The scenes in Charlottesville are reminiscent of European fascism but their origins are not the 1930s but the 1960s, that decade of crippling narcissism passing itself off as progress. Real progress was made in the Sixties on racial and sexual equality but those advances were achieved by solidarity and collective struggle, not individual self-aggrandisement. Only to Jim Crow segregationists and Malcolm X nationalists were civil rights primarily about identity. To Dr King and the white liberals who supported him, ending segregation, protecting the right to vote, and subduing bigotry in housing provision was a crusade for justice, to uphold the Constitution, and ultimately to enforce the outcome of the Civil War. The movements that swirled around at the same time and which have crassly appropriated the moral standing of Civil Rights — the youth movement, the anti-war movement, the counter-culture — are the legacy of the Sixties that afflicts us today.
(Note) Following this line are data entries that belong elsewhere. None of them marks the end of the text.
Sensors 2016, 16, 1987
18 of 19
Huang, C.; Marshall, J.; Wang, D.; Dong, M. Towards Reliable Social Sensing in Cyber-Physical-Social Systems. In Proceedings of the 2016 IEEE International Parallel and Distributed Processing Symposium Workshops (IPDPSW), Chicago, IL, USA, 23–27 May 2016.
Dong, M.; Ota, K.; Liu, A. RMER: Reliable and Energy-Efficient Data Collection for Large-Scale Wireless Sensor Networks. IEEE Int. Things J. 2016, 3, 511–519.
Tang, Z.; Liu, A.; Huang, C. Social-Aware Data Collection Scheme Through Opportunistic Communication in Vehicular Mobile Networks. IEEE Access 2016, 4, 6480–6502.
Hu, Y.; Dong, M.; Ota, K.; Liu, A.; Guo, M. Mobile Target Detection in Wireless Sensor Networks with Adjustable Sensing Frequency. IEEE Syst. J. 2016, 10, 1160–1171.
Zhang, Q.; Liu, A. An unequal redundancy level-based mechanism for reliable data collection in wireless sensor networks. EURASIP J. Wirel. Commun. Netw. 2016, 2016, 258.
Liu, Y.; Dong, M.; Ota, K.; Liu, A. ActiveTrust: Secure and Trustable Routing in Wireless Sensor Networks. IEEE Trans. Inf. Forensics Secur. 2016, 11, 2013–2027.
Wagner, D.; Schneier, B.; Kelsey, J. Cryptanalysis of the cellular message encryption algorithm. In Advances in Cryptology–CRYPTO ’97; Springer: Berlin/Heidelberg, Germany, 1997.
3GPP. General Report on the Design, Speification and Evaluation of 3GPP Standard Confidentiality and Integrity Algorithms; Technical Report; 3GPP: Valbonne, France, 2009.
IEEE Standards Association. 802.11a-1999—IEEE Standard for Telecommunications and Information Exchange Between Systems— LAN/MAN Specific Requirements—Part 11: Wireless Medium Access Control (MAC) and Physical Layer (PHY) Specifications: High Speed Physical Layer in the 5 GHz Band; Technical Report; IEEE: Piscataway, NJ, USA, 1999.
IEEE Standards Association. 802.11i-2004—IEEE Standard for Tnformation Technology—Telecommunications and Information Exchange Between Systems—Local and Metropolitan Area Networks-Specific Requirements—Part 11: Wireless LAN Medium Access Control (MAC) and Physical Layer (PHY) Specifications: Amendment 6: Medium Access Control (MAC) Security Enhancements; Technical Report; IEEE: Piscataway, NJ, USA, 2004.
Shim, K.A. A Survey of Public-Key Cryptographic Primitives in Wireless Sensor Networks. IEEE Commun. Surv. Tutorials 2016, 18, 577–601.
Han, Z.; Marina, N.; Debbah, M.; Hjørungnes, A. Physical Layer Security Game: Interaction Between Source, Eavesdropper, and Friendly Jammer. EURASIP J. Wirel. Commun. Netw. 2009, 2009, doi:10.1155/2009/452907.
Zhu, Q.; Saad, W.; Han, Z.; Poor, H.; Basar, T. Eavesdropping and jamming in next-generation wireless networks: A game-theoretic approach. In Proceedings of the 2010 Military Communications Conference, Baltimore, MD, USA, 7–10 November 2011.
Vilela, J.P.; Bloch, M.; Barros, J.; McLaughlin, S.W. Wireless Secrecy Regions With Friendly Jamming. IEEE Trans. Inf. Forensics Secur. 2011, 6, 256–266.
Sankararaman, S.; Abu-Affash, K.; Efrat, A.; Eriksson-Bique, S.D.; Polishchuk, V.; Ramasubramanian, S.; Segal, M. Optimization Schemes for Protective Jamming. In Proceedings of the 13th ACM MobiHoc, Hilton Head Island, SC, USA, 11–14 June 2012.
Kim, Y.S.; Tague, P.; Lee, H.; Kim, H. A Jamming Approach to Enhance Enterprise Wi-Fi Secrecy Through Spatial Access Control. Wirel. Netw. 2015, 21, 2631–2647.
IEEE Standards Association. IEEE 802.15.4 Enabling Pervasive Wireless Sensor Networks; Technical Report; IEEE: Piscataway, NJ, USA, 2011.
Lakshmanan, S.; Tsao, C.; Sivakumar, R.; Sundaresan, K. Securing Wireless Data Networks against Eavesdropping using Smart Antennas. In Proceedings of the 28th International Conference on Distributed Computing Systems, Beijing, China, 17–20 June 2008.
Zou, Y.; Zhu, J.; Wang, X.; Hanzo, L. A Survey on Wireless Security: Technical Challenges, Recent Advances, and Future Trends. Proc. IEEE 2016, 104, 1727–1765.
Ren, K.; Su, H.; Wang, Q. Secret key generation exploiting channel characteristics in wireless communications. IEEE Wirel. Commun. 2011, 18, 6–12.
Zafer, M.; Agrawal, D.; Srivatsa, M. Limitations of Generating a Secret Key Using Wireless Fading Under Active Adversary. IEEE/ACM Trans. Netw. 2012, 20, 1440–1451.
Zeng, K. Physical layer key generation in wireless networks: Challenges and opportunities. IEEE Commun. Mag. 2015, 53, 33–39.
What the hippies and flag-burners did not expect was that their politics of self-realisation would be followed 20 years later by an aggressively capitalist version of the same. The anti mission-statement of ‘turn on, tune in, drop out’ was not replaced by ‘greed is good’, just tweaked slightly. Yuppies thought themselves counter-cultural too, rebelling against their radical, right-on parents and all that dreamy talk of peace and love and living in garishly coloured submarines. Identity politics is what comes of five decades of mocking authority, prizing culture over economics, and attitudes over values. It turns universities, citadels of enlightenment, into testing grounds for grisly racial politics and allows white men to tell themselves they’ve had a right old time of it without a hint of irony.
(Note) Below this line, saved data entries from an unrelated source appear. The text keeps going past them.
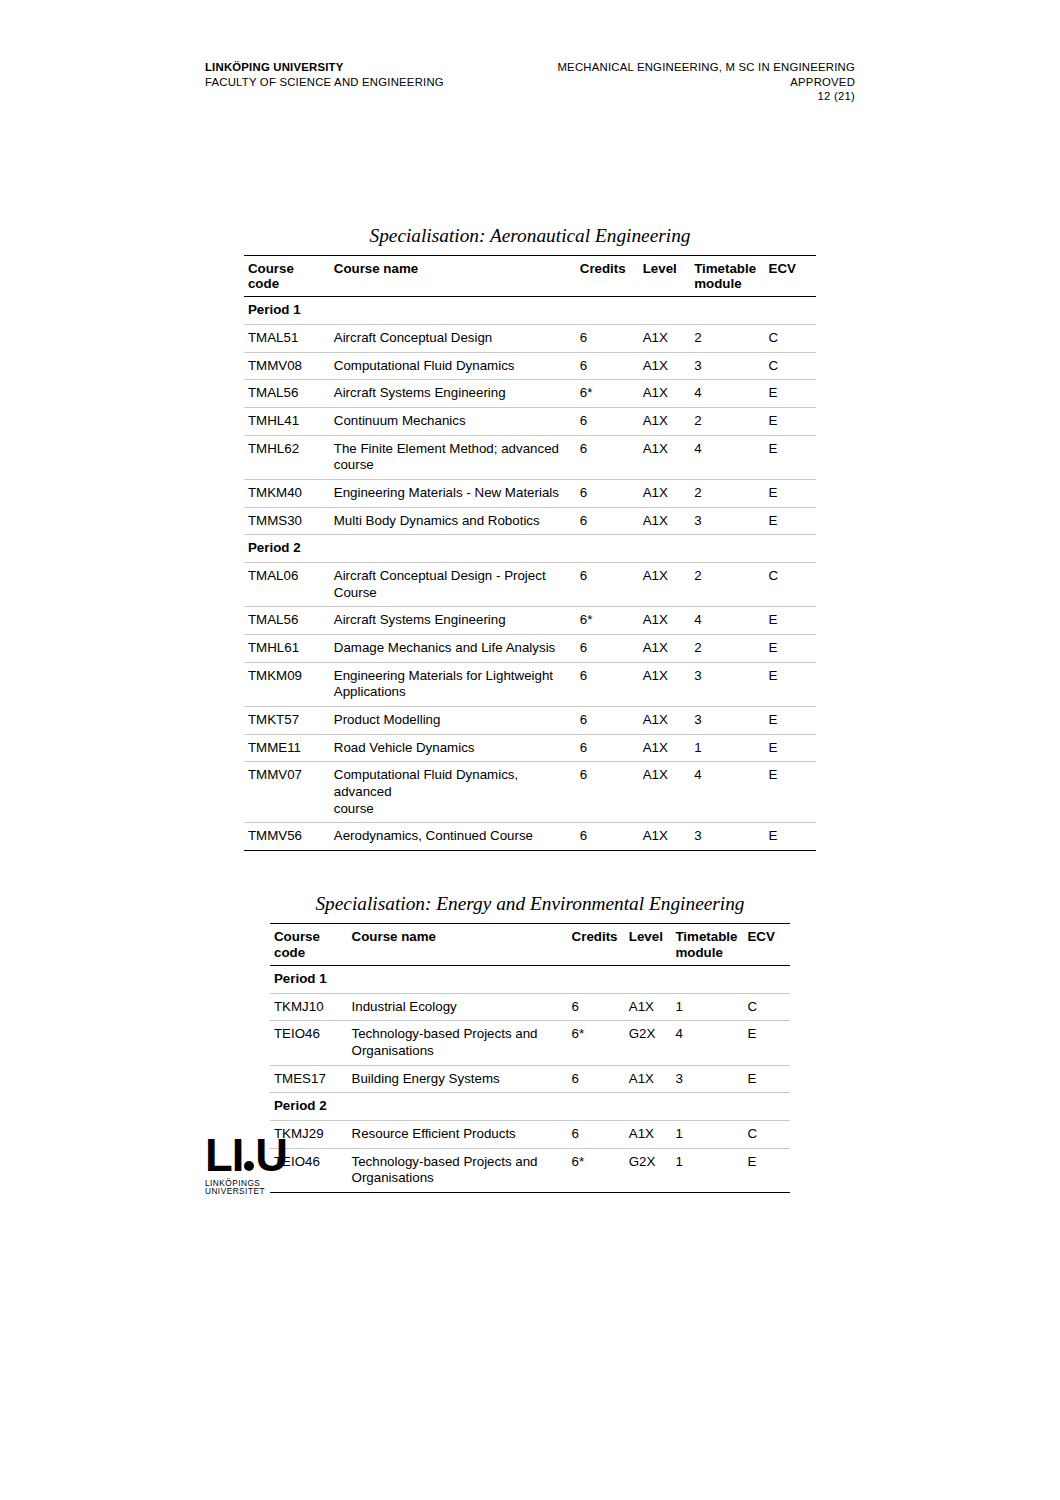LINKÖPING UNIVERSITY
FACULTY OF SCIENCE AND ENGINEERING
MECHANICAL ENGINEERING, M SC IN ENGINEERING
APPROVED
12 (21)
Specialisation: Aeronautical Engineering
| Course code | Course name | Credits | Level | Timetable module | ECV |
| --- | --- | --- | --- | --- | --- |
| Period 1 |
| TMAL51 | Aircraft Conceptual Design | 6 | A1X | 2 | C |
| TMMV08 | Computational Fluid Dynamics | 6 | A1X | 3 | C |
| TMAL56 | Aircraft Systems Engineering | 6* | A1X | 4 | E |
| TMHL41 | Continuum Mechanics | 6 | A1X | 2 | E |
| TMHL62 | The Finite Element Method; advanced course | 6 | A1X | 4 | E |
| TMKM40 | Engineering Materials - New Materials | 6 | A1X | 2 | E |
| TMMS30 | Multi Body Dynamics and Robotics | 6 | A1X | 3 | E |
| Period 2 |
| TMAL06 | Aircraft Conceptual Design - Project Course | 6 | A1X | 2 | C |
| TMAL56 | Aircraft Systems Engineering | 6* | A1X | 4 | E |
| TMHL61 | Damage Mechanics and Life Analysis | 6 | A1X | 2 | E |
| TMKM09 | Engineering Materials for Lightweight Applications | 6 | A1X | 3 | E |
| TMKT57 | Product Modelling | 6 | A1X | 3 | E |
| TMME11 | Road Vehicle Dynamics | 6 | A1X | 1 | E |
| TMMV07 | Computational Fluid Dynamics, advanced course | 6 | A1X | 4 | E |
| TMMV56 | Aerodynamics, Continued Course | 6 | A1X | 3 | E |
Specialisation: Energy and Environmental Engineering
| Course code | Course name | Credits | Level | Timetable module | ECV |
| --- | --- | --- | --- | --- | --- |
| Period 1 |
| TKMJ10 | Industrial Ecology | 6 | A1X | 1 | C |
| TEIO46 | Technology-based Projects and Organisations | 6* | G2X | 4 | E |
| TMES17 | Building Energy Systems | 6 | A1X | 3 | E |
| Period 2 |
| TKMJ29 | Resource Efficient Products | 6 | A1X | 1 | C |
| TEIO46 | Technology-based Projects and Organisations | 6* | G2X | 1 | E |
LI U
LINKÖPINGS UNIVERSITET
Rage and despair are precious commodities in a new political economy where assertions trade stronger than outcomes. Hence, Donald Trump can be a liar, a bounder and a breaker of his most basic promises and still his followers will cheer. He tells it like it is and besides he’s on our side against the elites. This is what his admirers judge him on and it hardly matters that his policy record is glaringly dismal. Charlottesville is where a politics arranged around animus and grievance leads. Unless that politics is dismantled, it will not end there.